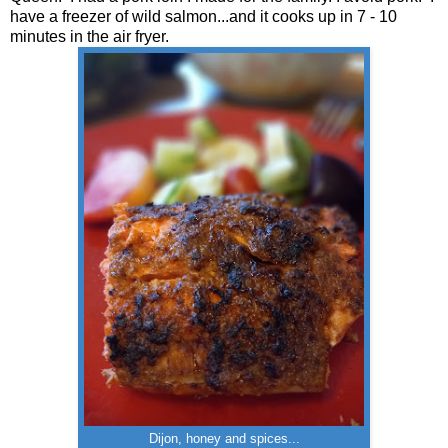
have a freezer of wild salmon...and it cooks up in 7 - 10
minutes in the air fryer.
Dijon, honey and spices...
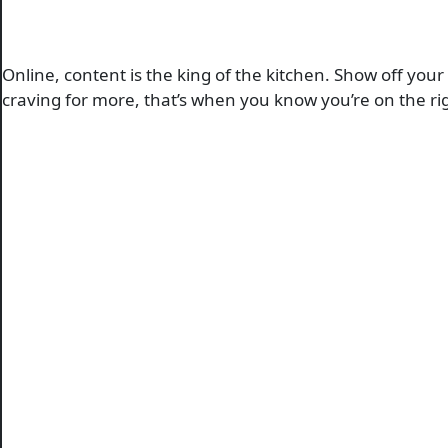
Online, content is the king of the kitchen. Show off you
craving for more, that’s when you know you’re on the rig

__BRIEF__
Format the text lines from these items as a JSON list of strings, one string per line, skipping blank lines. Leave the pictures out of the list.

__FINAL ANSWER__
[
  "have a freezer of wild salmon...and it cooks up in 7 - 10",
  "minutes in the air fryer.",
  "Dijon, honey and spices...",
  "Online, content is the king of the kitchen. Show off you",
  "craving for more, that’s when you know you’re on the rig"
]